Micron Technology makes two types of computer memory chips: DRAM and NAND. DRAM is the fast, temporary memory inside every server, phone, and PC. NAND is the storage that holds files even when the power is off. Micron sells these chips to data centers, smartphone makers, car manufacturers, and PC companies around the world. It earns money every time a chip ships, but the price it gets for each chip swings wildly depending on how much supply is in the market and how hungry customers are for more. In 2025, Micron reorganized into four units: Cloud Memory (large data centers and all HBM), Core Data Center (mid-tier cloud and storage), Mobile and Client (phones and PCs), and Automotive and Embedded (cars and industrial devices). The diagram below traces where the money goes.
Five years of financial data tell a story of violent swings, not steady growth. Revenue was $27.7 billion in 2021, climbed to $30.8 billion in 2022, then collapsed to $15.5 billion in 2023 as chip prices cratered. The company burned through cash that year, posting a free cash flow of negative $6.1 billion and a gross margin of negative 9%. That means Micron was selling chips for less than it cost to make them. It also carried a net debt load of $4.8 billion that year, a sharp reversal from the net cash position it held in 2021 and 2022.
The recovery since 2023 has been just as dramatic as the fall. Revenue bounced back to $25.1 billion in 2024 and then hit a record $37.4 billion in 2025. Gross margin recovered to 40% in 2025, nearly matching the 2022 peak of 45%. Operating cash flow surged to $17.5 billion in 2025. The engine driving this recovery is artificial intelligence. Data centers running AI workloads need enormous amounts of memory, and Micron has been shifting its chip supply toward the highest-value products to serve them.
The clearest sign of this shift is what happened to Micron's Cloud Memory Business Unit. That unit covers large hyperscale cloud customers and all HBM sales across every data center. In 2023, it generated $1.87 billion in revenue. By 2025, it generated $13.52 billion, a jump of 257% in a single year. It went from losing 41 cents on every dollar of revenue in 2023 to earning 45 cents in profit on every dollar in 2025. No other part of the business moved that fast.
Heavy capital spending is the price of staying in this race. In 2025, Micron spent $15.86 billion on factories and equipment. That spending held free cash flow to just $1.7 billion despite $17.5 billion of operating cash coming in. Micron has committed to building new leading-edge fabs in Idaho and New York under the CHIPS Act, a U.S. law designed to bring semiconductor manufacturing back to America. The U.S. government has agreed to provide up to $6.4 billion in direct grants for those projects, plus a 35% tax credit on qualified investments. New York State has also committed up to $5.5 billion in additional support over 20-plus years. These incentives are real money, but they come with conditions.

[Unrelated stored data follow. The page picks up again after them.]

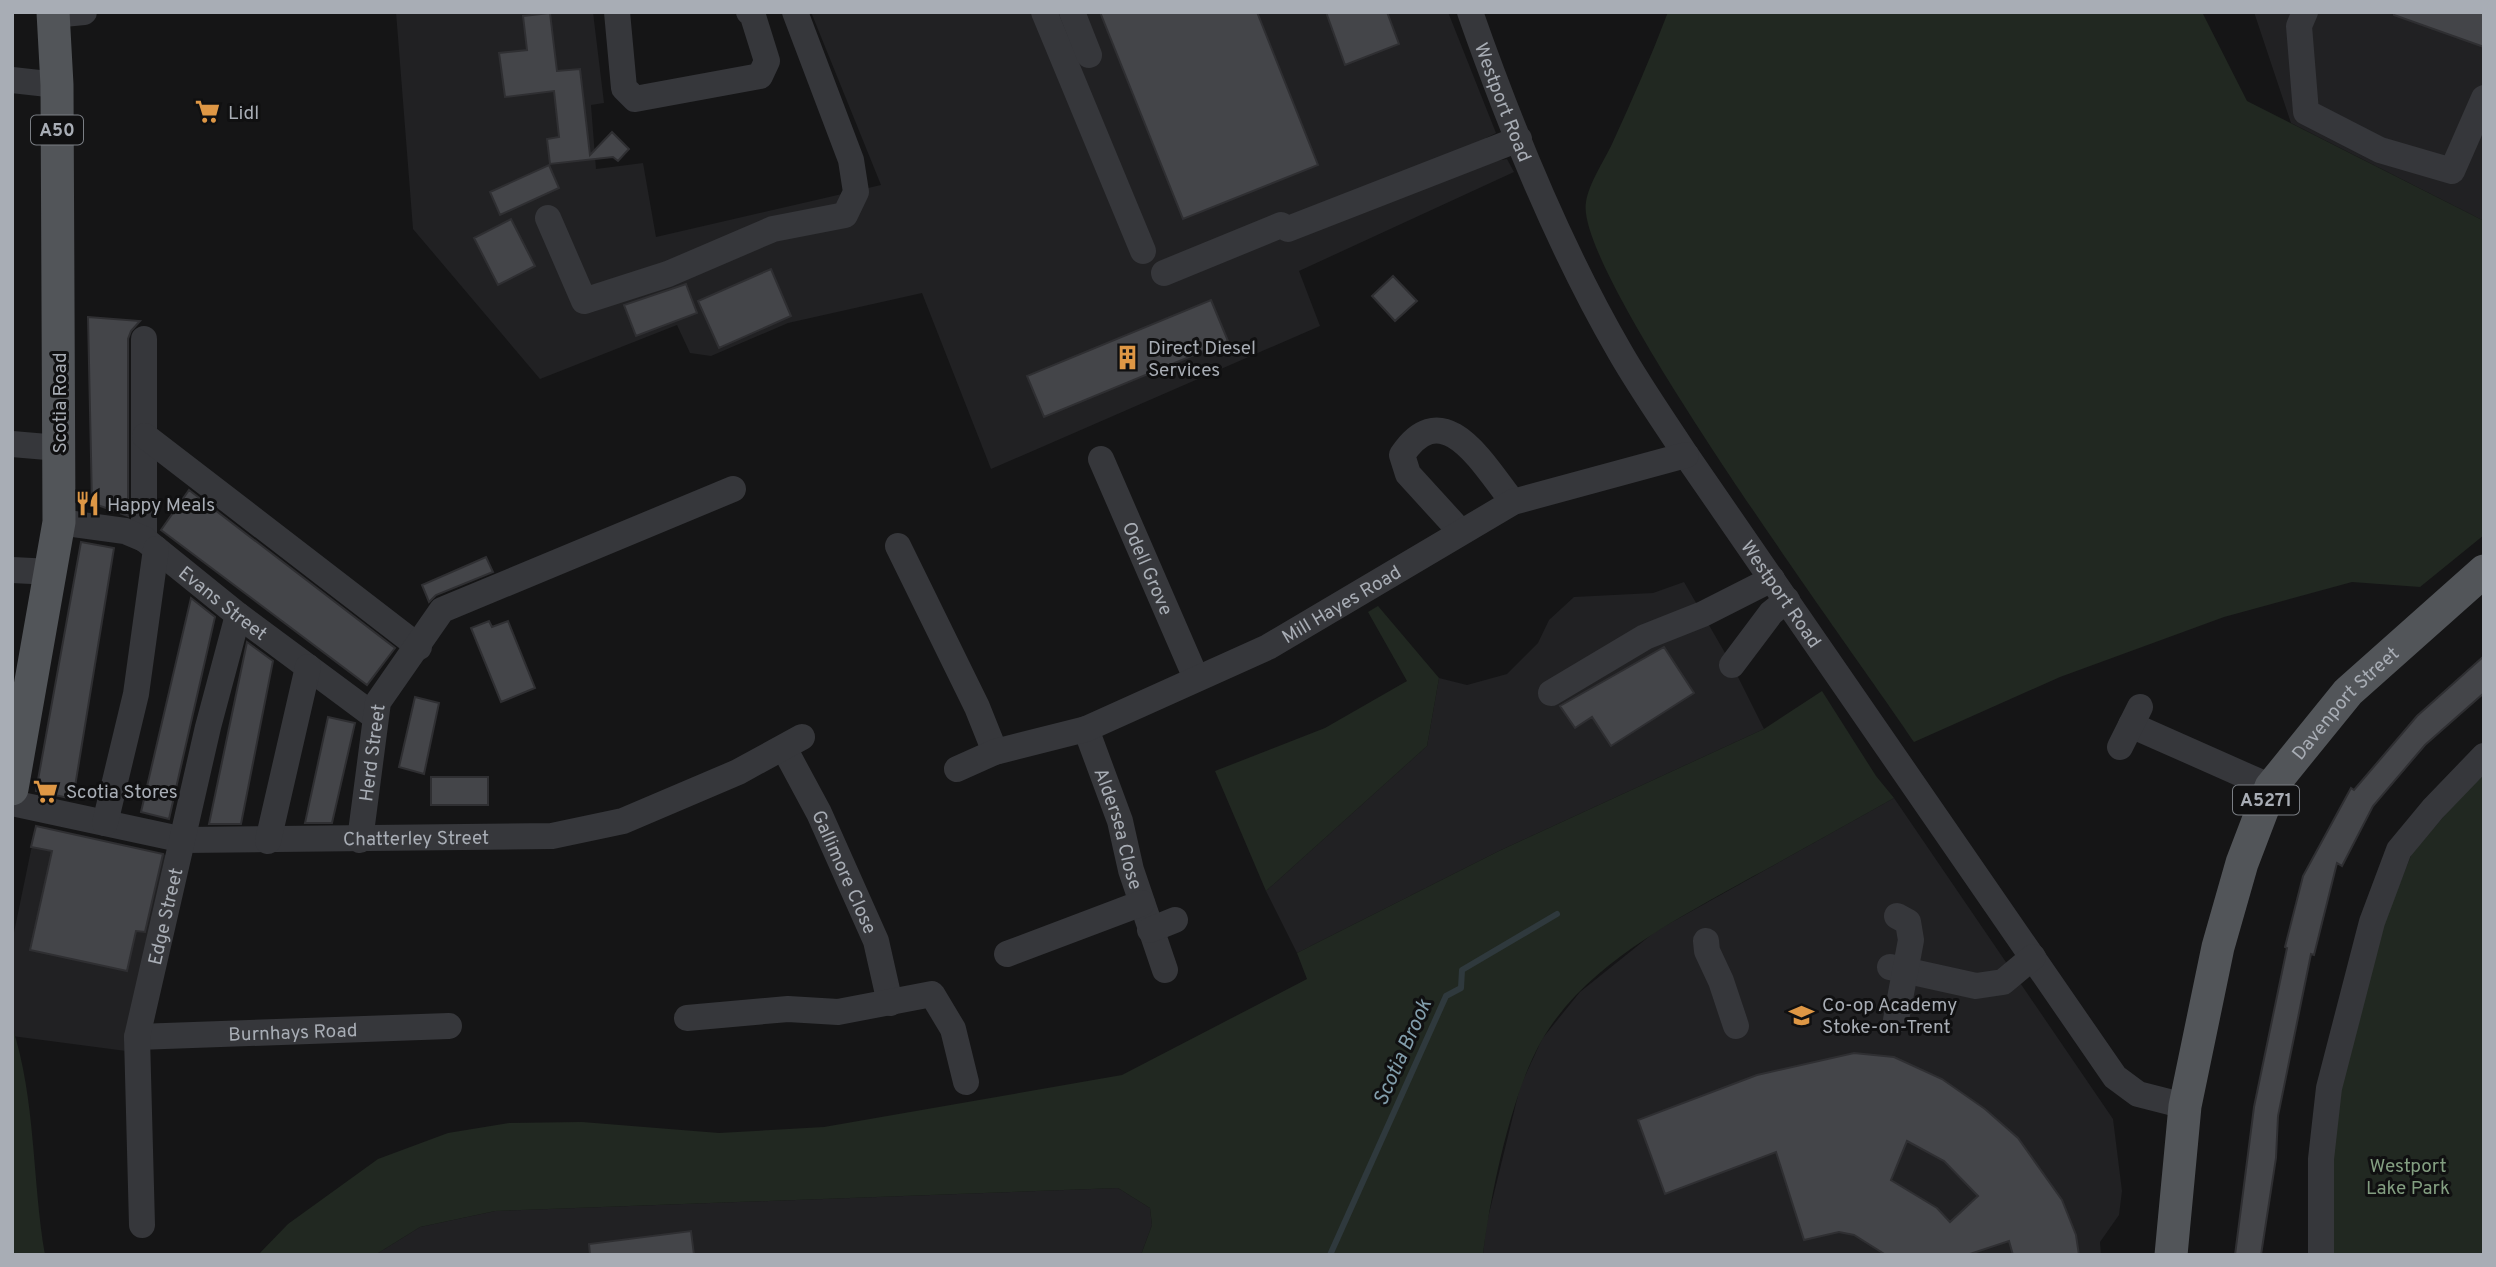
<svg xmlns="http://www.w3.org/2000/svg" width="2496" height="1267" viewBox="0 0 2496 1267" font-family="Overpass,sans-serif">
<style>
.built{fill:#212123}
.green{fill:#212821}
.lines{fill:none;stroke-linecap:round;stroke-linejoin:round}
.stream{stroke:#2f393d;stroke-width:6}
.building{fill:#444549;stroke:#2f2f32;stroke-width:2;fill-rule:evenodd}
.minor{stroke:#36373b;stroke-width:26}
.major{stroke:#525559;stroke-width:33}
.labels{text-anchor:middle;stroke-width:6;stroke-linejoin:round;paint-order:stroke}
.shield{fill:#101011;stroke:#7a7e84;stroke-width:2}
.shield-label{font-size:18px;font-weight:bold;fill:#a8adb5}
.street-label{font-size:19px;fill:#a8adb5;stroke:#101011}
.poi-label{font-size:19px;fill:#a8adb5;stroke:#101011;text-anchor:start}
.park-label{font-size:19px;fill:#839e81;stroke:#101011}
.water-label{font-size:21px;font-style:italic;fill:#829eac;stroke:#101011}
</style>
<rect width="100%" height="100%" fill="#151516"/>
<path class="built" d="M396 12H593L604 103 591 105 596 169 643 163 656 237 881 185 811 12H1448L1496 133 1486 138 1495 161 1507 159 1514 172 1299 271 1320 326 991 469 922 293 788 323 711 356 690 353 677 325 540 379 413 229Z
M2254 12H2484V221L2291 123Z
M1684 582 1732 665 1764 729 1499 851 1297 953 1266 891 1427 746 1439 678 1467 685 1507 674 1538 643 1549 620 1574 597 1653 593Z
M1894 798 2113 1119 2122 1191 2119 1215 2100 1242 2101 1255H1483L1486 1226 1520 1087 1542 1039 1580 992 1656 931Z
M36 826 167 855 126 1051 12 1036V942Z
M1118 1188 1150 1208 1152 1225 1141 1255H375L420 1227 495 1211Z"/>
<path class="green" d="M1668 12H2202L2247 101 2484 221V535L2420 587 2352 582 2224 617 2060 677 1914 742C1861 662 1573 273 1586 202 1589 183 1604 161 1612 144 1632 100 1651 57 1668 12Z
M1378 606 1439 678 1427 746 1266 891 1215 771 1325 728 1407 681 1368 612Z
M1822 691 1876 776 1894 798C1846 825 1798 852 1750 878 1677 919 1585 965 1542 1040 1512 1091 1490 1195 1483 1255H1141L1152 1225 1150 1208 1118 1188 495 1211 420 1227 375 1255H258L288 1224 378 1159 448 1133 509 1123 582 1122 719 1133 824 1127 1122 1075 1307 979 1297 953 1499 851 1764 729Z
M2484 770V1255H2330L2334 1113 2362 978 2412 853Z
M12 1026C36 1099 32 1179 45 1255H12Z"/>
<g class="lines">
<path class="stream" d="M1330 1255 1446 996 1461 988 1462 970 1557 914"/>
</g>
<path class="building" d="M1100 12H1257L1318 165 1183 219Z
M1326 12H1387L1399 44 1345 65Z
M2394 12H2484V47L2394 15Z
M550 13 557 71 580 69 590 155 612 132 629 149 618 161 613 157 550 164 547 139 559 137 554 91 505 97 499 53 527 50 523 16Z
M549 165 559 188 500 215 490 192Z
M511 219 535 266 498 285 474 238Z
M771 269 791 316 719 348 698 301Z
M1393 276 1417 301 1395 321 1372 296Z
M686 284 697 313 636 336 624 305Z
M1211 300 1228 341 1044 417 1027 376Z
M88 317 140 321 131 331 128 339V516L92 503Z
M189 490 395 648 367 685 161 530Z
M81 542 114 548 73 799 36 791Z
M486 557 493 572 436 595 429 602 422 585Z
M191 598 215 617 169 819 141 812Z
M489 621 492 627 508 621 535 688 501 702 471 628Z
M247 642 273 661 241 824H209Z
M1664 647 1694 693 1611 746 1592 717 1575 728 1560 706Z
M2484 656V693L2425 745 2373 806 2342 866 2337 863 2314 955 2311 954 2278 1116 2276 1158 2261 1255H2235L2254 1107 2287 948 2285 947 2303 876 2351 788 2354 790 2417 716Z
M415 697 439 703 424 774 399 767Z
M328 717 355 723 332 823H305Z
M431 777H488V805H431Z
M36 826 163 854 145 932 136 931 127 971 30 950 52 851 31 847Z
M1854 1053 1894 1057 1942 1079 1985 1109 2018 1138 2062 1200 2076 1235 2079 1255H2013L2009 1241 1967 1255H1886L1854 1235 1839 1232 1804 1240 1776 1152 1665 1194 1638 1120 1757 1075ZM1907 1141 1944 1161 1978 1196 1950 1222 1937 1208 1891 1180Z
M691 1231 694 1255H590L589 1244Z"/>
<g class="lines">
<g class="minor">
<path d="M617 12 624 88 635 99 760 76 767 61 752 13 749 12"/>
<path d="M1044 12 1143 251"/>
<path d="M1072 12 1089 55"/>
<path id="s1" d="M1470 12C1510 126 1559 247 1620 352 1640 387 1664 421 1686 455L2115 1077 2138 1094 2185 1106"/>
<path d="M2305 12 2299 26 2306 112 2380 150 2452 171 2484 98"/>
<path d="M53 15 84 12"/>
<path d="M12 80 57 85"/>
<path d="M548 218 584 301 668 274 773 229 845 215 856 192 851 160 795 12"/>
<path d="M1164 273 1281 225 1288 229 1519 139"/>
<path d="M144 339V539"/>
<path d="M145 436 419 647"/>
<path d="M12 444 59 448"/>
<path id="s2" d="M1101 459 1196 678"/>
<path id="s3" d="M59 522 125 531 144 539 238 615 374 716"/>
<path d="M1460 531 1408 474 1402 455C1444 392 1484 466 1513 502"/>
<path d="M898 546 977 707 995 752"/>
<path d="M12 570 52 572"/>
<path d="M1732 665 1771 613 1787 600"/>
<path d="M1551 693 1645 637 1703 614 1772 579"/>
<path d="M2131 725 2271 787"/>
<path id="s4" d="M1086 729 1120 821 1131 870 1165 970"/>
<path d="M2120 747 2140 707"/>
<path id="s5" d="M784 748 819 813 876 941 890 1003"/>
<path id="s6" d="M957 769 995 752 1086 729 1268 647 1513 502 1686 455"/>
<path id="s7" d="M12 803 184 840 552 836 623 821 738 772 802 737"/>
<path d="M105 823 136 694 156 549"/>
<path id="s8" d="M360 840 378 702 442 610 733 489"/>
<path d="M268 841 308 667"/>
<path d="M1150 930 1175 920"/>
<path d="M1706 941 1707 951 1721 981 1736 1026"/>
<path d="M1007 954 1142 903"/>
<path d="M1890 967 1976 986 2003 982 2033 957"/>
<path d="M687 1018 788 1009 838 1012 932 994 953 1029 966 1082"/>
<path d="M1896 1020 1911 940 1908 922 1897 916"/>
<path id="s9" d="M137 1037 449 1026"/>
<path id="s10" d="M142 1225 137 1037 208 727 238 615"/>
<path d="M2321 1255V1159L2329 1088 2372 922 2399 850 2433 809 2484 756"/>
</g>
<g class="major">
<path d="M12 789 59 522 57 85 53 12"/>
<path id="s11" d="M2171 1255 2185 1106 2218 947 2242 863 2271 787 2348 692 2484 571"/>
</g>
</g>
<defs>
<symbol id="supermarket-bare" viewBox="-9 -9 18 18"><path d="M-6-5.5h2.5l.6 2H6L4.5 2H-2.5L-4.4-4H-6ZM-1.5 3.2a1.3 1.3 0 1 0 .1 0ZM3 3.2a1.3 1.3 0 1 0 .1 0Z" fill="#de9745" stroke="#101011" stroke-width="2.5" paint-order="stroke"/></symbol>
<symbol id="building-bare" viewBox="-9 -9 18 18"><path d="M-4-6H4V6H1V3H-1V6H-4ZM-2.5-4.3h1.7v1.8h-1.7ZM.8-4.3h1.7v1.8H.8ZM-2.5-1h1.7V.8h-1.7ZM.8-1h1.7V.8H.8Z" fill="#de9745" stroke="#101011" stroke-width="2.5" paint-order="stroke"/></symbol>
<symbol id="restaurant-bare" viewBox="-9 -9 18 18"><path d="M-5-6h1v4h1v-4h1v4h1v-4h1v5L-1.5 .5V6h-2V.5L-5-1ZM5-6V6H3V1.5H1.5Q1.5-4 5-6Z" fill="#de9745" stroke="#101011" stroke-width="2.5" paint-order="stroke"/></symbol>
<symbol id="school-bare" viewBox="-9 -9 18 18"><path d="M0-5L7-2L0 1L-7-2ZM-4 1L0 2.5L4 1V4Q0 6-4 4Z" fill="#de9745" stroke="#101011" stroke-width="2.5" paint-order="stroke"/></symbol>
</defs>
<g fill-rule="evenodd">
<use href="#supermarket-bare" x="190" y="94" width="35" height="35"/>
<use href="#building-bare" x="1110" y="340" width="35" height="35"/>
<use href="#restaurant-bare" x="70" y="486" width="35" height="35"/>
<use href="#supermarket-bare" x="28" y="774" width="35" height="35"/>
<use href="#school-bare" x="1784" y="998" width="35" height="35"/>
</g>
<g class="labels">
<g class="shield">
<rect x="31" y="115.5" width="52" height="29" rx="5"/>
<rect x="2233" y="785.5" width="66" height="29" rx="5"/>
</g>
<g class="shield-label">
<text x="57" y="136">A50</text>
<text x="2266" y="806">A5271</text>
</g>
<g class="street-label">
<text dy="7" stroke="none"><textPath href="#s1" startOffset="96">Westport Road</textPath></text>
<text transform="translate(59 403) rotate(-90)" y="7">Scotia Road</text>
<text dy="7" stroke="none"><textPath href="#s2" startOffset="119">Odell Grove</textPath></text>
<text dy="7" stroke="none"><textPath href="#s1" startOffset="663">Westport Road</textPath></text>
<text dy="7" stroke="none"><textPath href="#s3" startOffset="189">Evans Street</textPath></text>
<text dy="7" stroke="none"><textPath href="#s6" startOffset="420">Mill Hayes Road</textPath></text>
<text dy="7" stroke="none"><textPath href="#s11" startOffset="593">Davenport Street</textPath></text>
<text dy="7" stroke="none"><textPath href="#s8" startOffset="88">Herd Street</textPath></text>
<text dy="7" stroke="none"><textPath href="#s4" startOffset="105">Aldersea Close</textPath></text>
<text dy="7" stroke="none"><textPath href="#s7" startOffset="408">Chatterley Street</textPath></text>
<text dy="7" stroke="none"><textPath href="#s5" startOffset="138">Gallimore Close</textPath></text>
<text dy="7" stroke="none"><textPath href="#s10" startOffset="312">Edge Street</textPath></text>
<text dy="7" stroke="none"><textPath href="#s9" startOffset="156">Burnhays Road</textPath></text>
</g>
<g class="poi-label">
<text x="228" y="119">Lidl</text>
<text x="1148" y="354">Direct Diesel<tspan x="1148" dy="22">Services</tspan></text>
<text x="107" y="511">Happy Meals</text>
<text x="66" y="798">Scotia Stores</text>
<text x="1822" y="1011">Co-op Academy<tspan x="1822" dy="22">Stoke-on-Trent</tspan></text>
</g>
<g class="park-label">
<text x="2408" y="1172">Westport<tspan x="2408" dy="22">Lake Park</tspan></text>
</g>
<g class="water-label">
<text transform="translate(1402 1052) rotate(-66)" y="7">Scotia Brook</text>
</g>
</g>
<rect width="2496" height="1267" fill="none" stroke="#a8adb5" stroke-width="28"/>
</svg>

That China ban is one of several specific risks documented in Micron's own filings. A majority of Micron's DRAM production in 2025 comes from factories in Taiwan. Any disruption to Taiwan, whether political, economic, or military, could halt a large portion of the company's output. DRAM prices have historically swung from plus 40% to minus 40% in a single year, and NAND prices have moved from plus 30% to minus 50%. In some periods those prices fell below the cost of production. That is not a hypothetical, it happened in 2023.
There is also a newer risk specific to the AI boom itself. Micron is spending heavily to produce HBM, the advanced memory that AI chips require. If demand for AI hardware weakens, or if competitors shift their HBM capacity back to conventional DRAM, the standard DRAM market could become flooded with supply and prices could crash again. The government incentive programs carry their own danger: if Micron fails to meet the investment, employment, or production milestones attached to CHIPS Act grants, it could lose the funding or be forced to repay it with interest.
Micron also decided in early 2026 to stop selling Crucial-branded products to regular consumers. For years, Crucial was how everyday people bought Micron memory and storage. Walking away from that market signals that Micron is betting its future almost entirely on data centers and AI, not on the consumer electronics cycle.